What to work on: Extract every line of text from the listing below and reproduce each one exactly, in the same order. Leave the pictures out of your answer.

Recorded information:

§ §

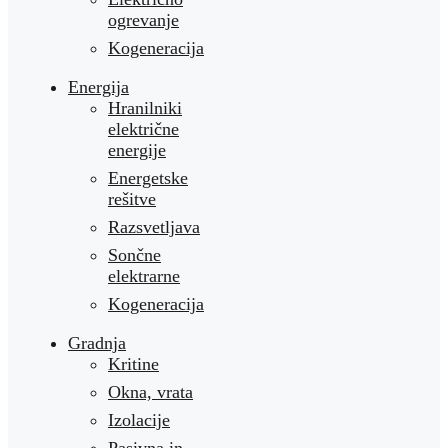
ogrevanje
Kogeneracija
Energija
Hranilniki
električne
energije
Energetske
rešitve
Razsvetljava
Sončne
elektrarne
Kogeneracija
Gradnja
Kritine
Okna, vrata
Izolacije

§ §

Finished task:
ogrevanje
Kogeneracija
Energija
Hranilniki
električne
energije
Energetske
rešitve
Razsvetljava
Sončne
elektrarne
Kogeneracija
Gradnja
Kritine
Okna, vrata
Izolacije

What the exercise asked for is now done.